Выбрать главу

  - Ха-ха, вот наш герой - во всей красе. Переоценила я его. Он - обычный трус с клоунскими замашками. Поди уже дома штанишки сушит.

  Не солоно хлебавши, мы разбрелись по домам. Лопырев брызгал слюной от досады. А Запевалова сказала:

  - Не заводись, Эдик. Тем хуже для него. Наказания ведь ему все равно не избежать, только разозлил нас еще больше. Ну, ничего, я придумаю, как сделать так, чтобы наша встреча состоялась.

  Прошла неделя, другая, третья. Ровным счетом ничего не происходило, да и Запевалова молчала. Единственное - на следующий день после не состоявшихся разборок с Димой на доске появилась надпись - "Расходников - жалкий трус".

  Дима не смутился, не психанул. Он только снова усмехнулся и чуть заметно качнул головой, мол, ну и придурки.

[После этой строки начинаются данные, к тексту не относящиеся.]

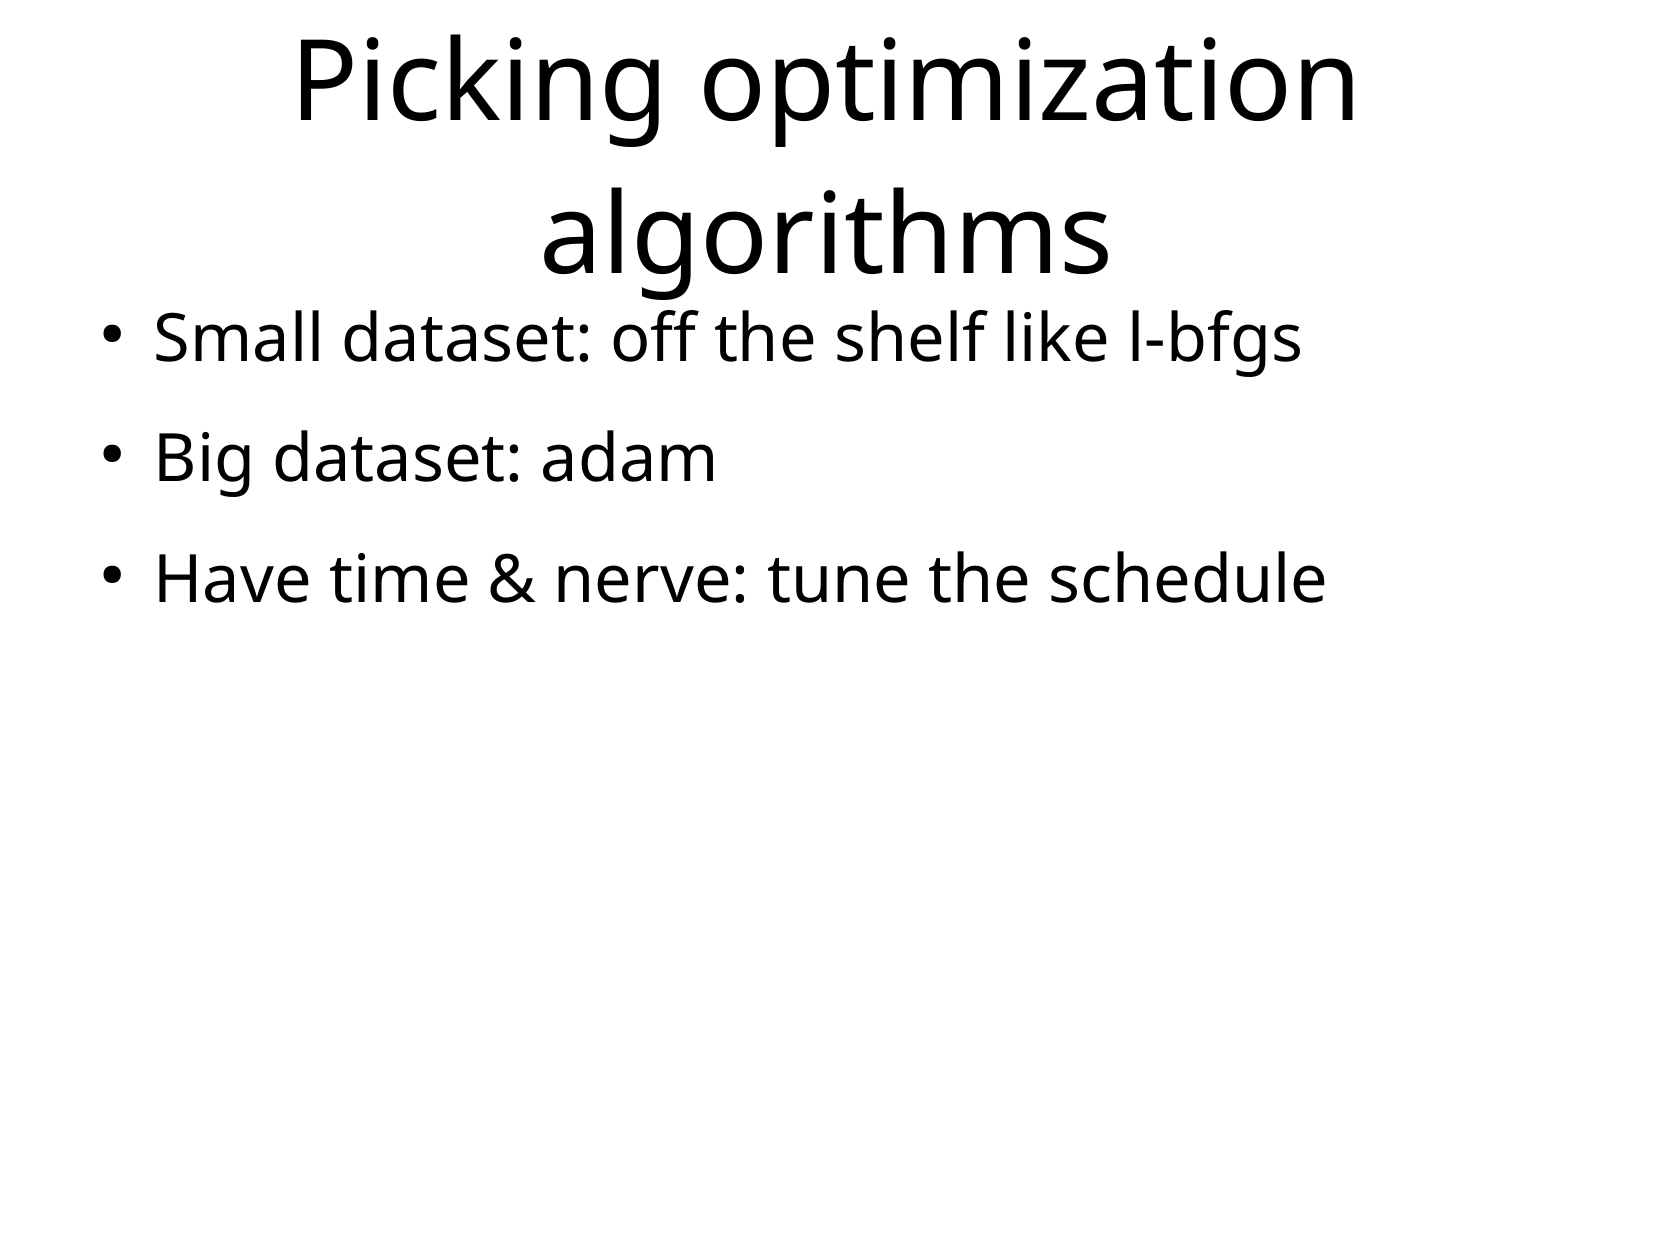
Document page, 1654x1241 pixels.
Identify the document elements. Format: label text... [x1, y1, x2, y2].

list Small dataset: off the shelf like l-bfgs Big dataset: adam Have time & nerve: tune the schedule [82, 290, 1571, 1010]
title Picking optimization algorithms [82, 49, 1571, 257]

Зато Тамара Ивановна раскипятилась, велела Диме стереть надпись, но тот отказался:

  - Кто писал, тот пусть и стирает.

  Выяснить, кто писал, у нее не получилось - все молчали или отпирались, и стирать слова позора пришлось Лукьянчиковой, как дежурной по классу. Ну а Дима хмыкнул и сказал не кому-нибудь, а именно Запеваловой:

  - В следующий раз краской пиши.

  Ну а больше никаких инцидентов не было, хотя я все равно жила в постоянном напряжении и страхе, прекрасно осознавая, что Запевалова никому ничего никогда не спускает, и этого всего лишь затишье перед бурей.

   Глава 9

   Дима

   Когнитивный диссонанс

  Всё чаще лезут мысли: я сделал себя таким, каким хотел быть или казаться. Но это не настоящий я, а какой настоящий - теперь уже не докопаться. Привычка - вторая натура - в моем случае стала первой. Образ, слепленный из разрозненных черт любимых героев любимых книг, захватил меня целиком.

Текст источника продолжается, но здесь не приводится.